The bar pilot assigned to guide in that ship has to climb up a ladder on the side of the ship with no safety harness and no net. Basically nothing between them and a deadly fall.

"If you fall from the ladder, you're probably going to get sucked into the propeller," Cook said. 

There are 14 captains in the association who work 24 hours a day, 365 days a year.  That means sometimes making the climb in darkness and up to 20-foot seas offshore.

But Captain Chris Mons says he loves the job.

"It's exciting every time," Mons said as he was getting ready to board El Coqui, a 720 foot long Crowley Maritime container ship.

"You're on this small pilot boat, the huge ship is right here next to me, it's go time."

He makes the climb up, meets the first mate of the ship and then it's off to the bridge where he'll tell the helmsman exactly how to get to the Tallyrand Terminal.

"It's about a two hour trip from here," Cook said. 

The pilots also have to make sure the ships get back out to sea. It's an intricate dance of dropping off and picking up these captains.

According to JaxPort, 1761 vessel calls were made in 2018. It's the busiest container port in the state of Florida and is currently the second biggest car import port in the country.

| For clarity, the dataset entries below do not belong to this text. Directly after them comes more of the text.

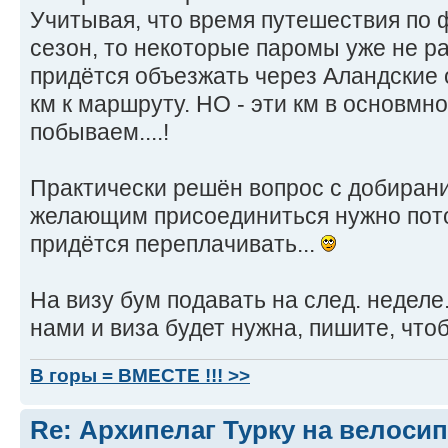
Учитывая, что время путешествия по 
сезон, то некоторые паромы уже не р
придётся объезжать через Аландские 
км к маршруту. НО - эти км в основмно
побываем....!
Практически решён вопрос с добирани
желающим присоединиться нужно потор
придётся переплачивать...
На визу бум подавать на след. неделе.
нами и виза будет нужна, пишите, чтоб
В горы = ВМЕСТЕ !!! >>
Re: Архипелаг Турку на велосип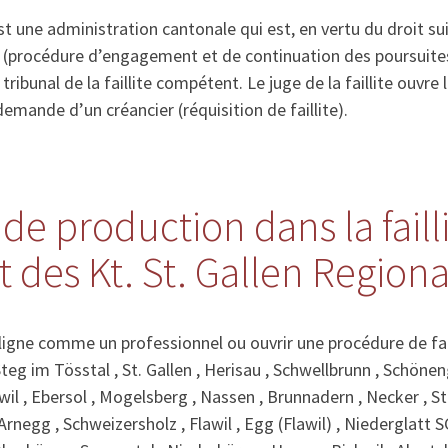
9245 Oberbüren
st une administration cantonale qui est, en vertu du droit su
9244 Niederuzwil
s (procédure d’engagement et de continuation des poursuites
9243 Jonschwil
e tribunal de la faillite compétent. Le juge de la faillite ouvre 
9242 Oberuzwil
emande d’un créancier (réquisition de faillite).
9240 Uzwil
9240 Niederglatt SG
9231 Egg (Flawil)
9230 Flawil
de production dans la faill
9223 Schweizersholz
9212 Arnegg
des Kt. St. Gallen Regional
9204 Andwil SG
9203 Niederwil SG
9200 Gossau SG
9127 St. Peterzell
gne comme un professionnel ou ouvrir une procédure de fai
9126 Necker
Steg im Tösstal , St. Gallen , Herisau , Schwellbrunn , Schöne
9125 Brunnadern
wil , Ebersol , Mogelsberg , Nassen , Brunnadern , Necker , St
9123 Nassen
Arnegg , Schweizersholz , Flawil , Egg (Flawil) , Niederglatt SG
9122 Mogelsberg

But they also have to bring in the cruise ships, and even large yachts, like Jaguars owner Shad Khan's Kismet.

"That's a job everyone fights for right there," he said.

But assignments happen on a rotation, he said. Getting to pilot Kismet is luck of the draw. 

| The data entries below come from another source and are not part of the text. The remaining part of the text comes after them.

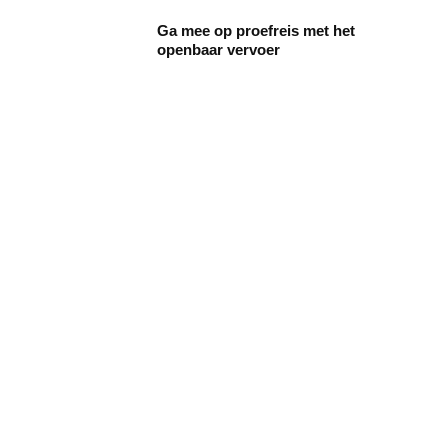
Ga mee op proefreis met het
openbaar vervoer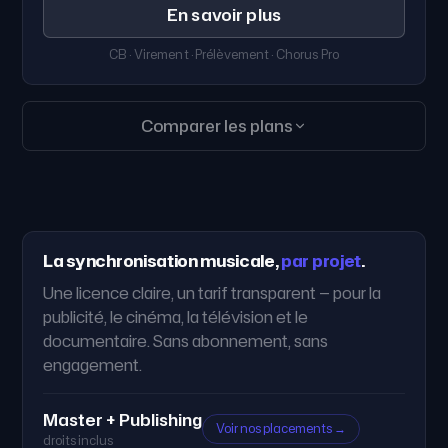
En savoir plus
CB · Virement · Prélèvement · Chorus Pro
Comparer les plans
FONCTIONNALITÉS
CRÉATEUR
PRO
ENT
CATALOGUE & ACCÈS
360 000 titres
i
La synchronisation musicale,
par projet
.
Une licence claire, un tarif transparent — pour la
Téléchargements illimités
i
publicité, le cinéma, la télévision et le
Stems & versions
documentaire. Sans abonnement, sans
—
i
alternatives
engagement.
Création musicale sur-
—
—
i
mesure
Master + Publishing
Voir nos placements →
droits inclus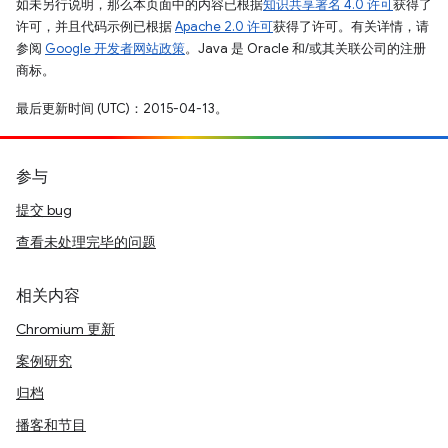
如未另行说明，那么本页面中的内容已根据
知识共享署名 4.0 许可
获得了
许可，并且代码示例已根据
Apache 2.0 许可
获得了许可。有关详情，请
参阅
Google 开发者网站政策
。Java 是 Oracle 和/或其关联公司的注册
商标。
最后更新时间 (UTC)：2015-04-13。
参与
提交 bug
查看未处理完毕的问题
相关内容
Chromium 更新
案例研究
归档
播客和节目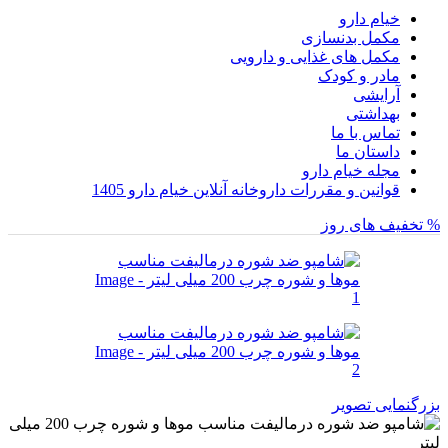
خیام دارو
مکمل بدنسازی
مکمل های غذایی و دارویی
مادر و کودک
آرایشی
بهداشتی
تماس با ما
داستان ما
مجله خیام دارو
قوانین و مقررات داروخانه آنلاین خیام دارو 1405
% تخفیف های روز
بزرگنمایی تصویر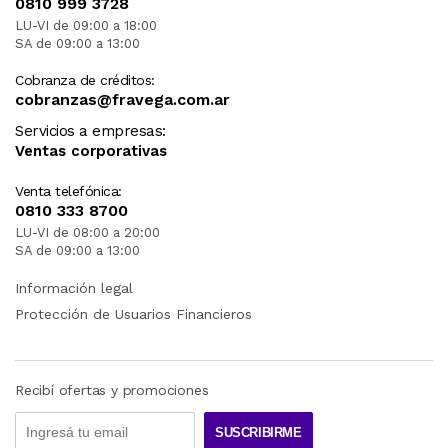
0810 999 3728
LU-VI de 09:00 a 18:00
SA de 09:00 a 13:00
Cobranza de créditos:
cobranzas@fravega.com.ar
Servicios a empresas:
Ventas corporativas
Venta telefónica:
0810 333 8700
LU-VI de 08:00 a 20:00
SA de 09:00 a 13:00
Información legal
Protección de Usuarios Financieros
Recibí ofertas y promociones
SUSCRIBIRME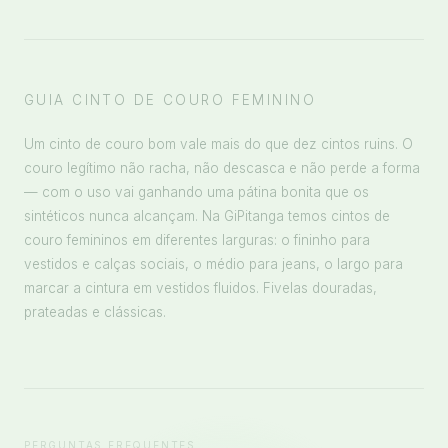
GUIA CINTO DE COURO FEMININO
Um cinto de couro bom vale mais do que dez cintos ruins. O
couro legítimo não racha, não descasca e não perde a forma
— com o uso vai ganhando uma pátina bonita que os
sintéticos nunca alcançam. Na GiPitanga temos cintos de
couro femininos em diferentes larguras: o fininho para
vestidos e calças sociais, o médio para jeans, o largo para
marcar a cintura em vestidos fluidos. Fivelas douradas,
prateadas e clássicas.
PERGUNTAS FREQUENTES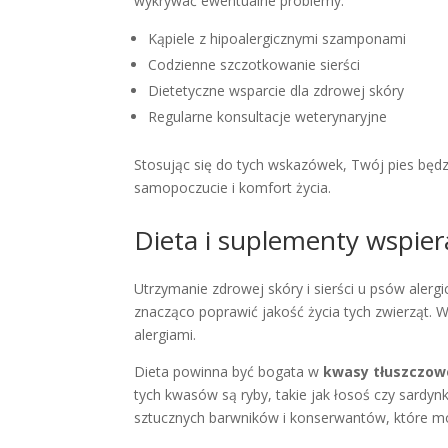
wykrywać ewentualne problemy.
Kąpiele z hipoalergicznymi szamponami
Codzienne szczotkowanie sierści
Dietetyczne wsparcie dla zdrowej skóry
Regularne konsultacje weterynaryjne
Stosując się do tych wskazówek, Twój pies będzi
samopoczucie i komfort życia.
Dieta i suplementy wspier
Utrzymanie zdrowej skóry i sierści u psów aler
znacząco poprawić jakość życia tych zwierząt. W
alergiami.
Dieta powinna być bogata w
kwasy tłuszczow
tych kwasów są ryby, takie jak łosoś czy sardyn
sztucznych barwników i konserwantów, które mog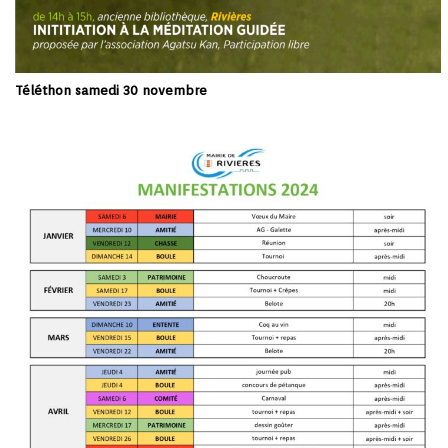
Téléthon samedi 30 novembre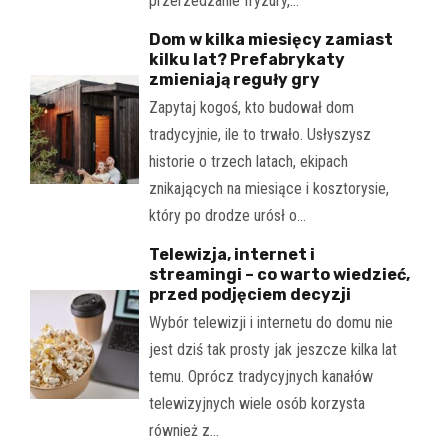
przerzedzanie fryzury,…
Dom w kilka miesięcy zamiast
kilku lat? Prefabrykaty
zmieniają reguły gry
Zapytaj kogoś, kto budował dom
tradycyjnie, ile to trwało. Usłyszysz
historie o trzech latach, ekipach
znikających na miesiące i kosztorysie,
który po drodze urósł o…
Telewizja, internet i
streamingi – co warto wiedzieć,
przed podjęciem decyzji
Wybór telewizji i internetu do domu nie
jest dziś tak prosty jak jeszcze kilka lat
temu. Oprócz tradycyjnych kanałów
telewizyjnych wiele osób korzysta
również z…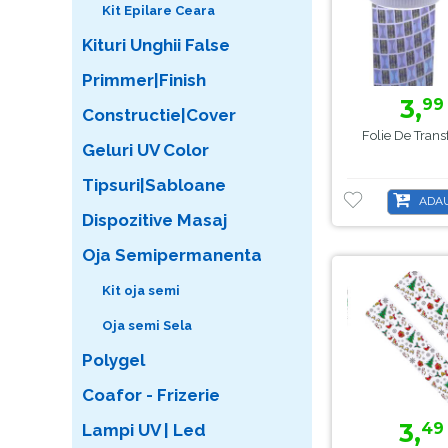
Kit Epilare Ceara
Kituri Unghii False
Primmer|Finish
3,
99
Constructie|Cover
Folie De Tran
Geluri UV Color
Tipsuri|Sabloane
ADAU
Dispozitive Masaj
Oja Semipermanenta
Kit oja semi
Oja semi Sela
Polygel
Coafor - Frizerie
3,
49
Lampi UV | Led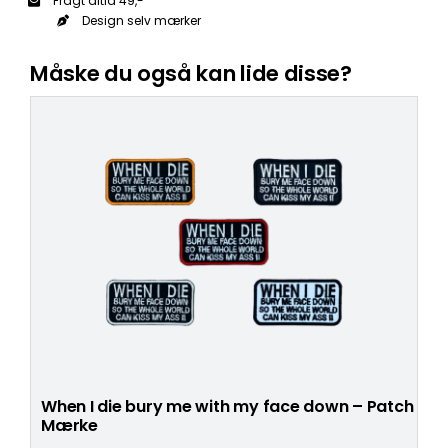
Fragt altid 49,-
Patch
Design selv mærker
Mærke
antal
Måske du også kan lide disse?
When I die bury me with my face down – Patch
Mærke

"They really have to know what they're doing, there really is no guessing, especially now with all the dredge barges in the river," Cook said.

Currently the St. John's River is being deepened by a series of the largest dredges in the country.  They're taking the river from 40 feet deep to 47, which Cook says will allow a much larger class of ship to enter the river. 

And he says that brings a couple of new challenges with it.

"We've got to be in communication with every dredge barge on the river and let them know we're passing by," Cook said. 

It's just more for these massive, floating cities to have to dodge each day. And newer, larger vessels coming in just means they'll have to adapt quickly to keep the port running and the river safe.

"The way we see it, we're protecting Jacksonville's most valuable resource. That's the St. John's River."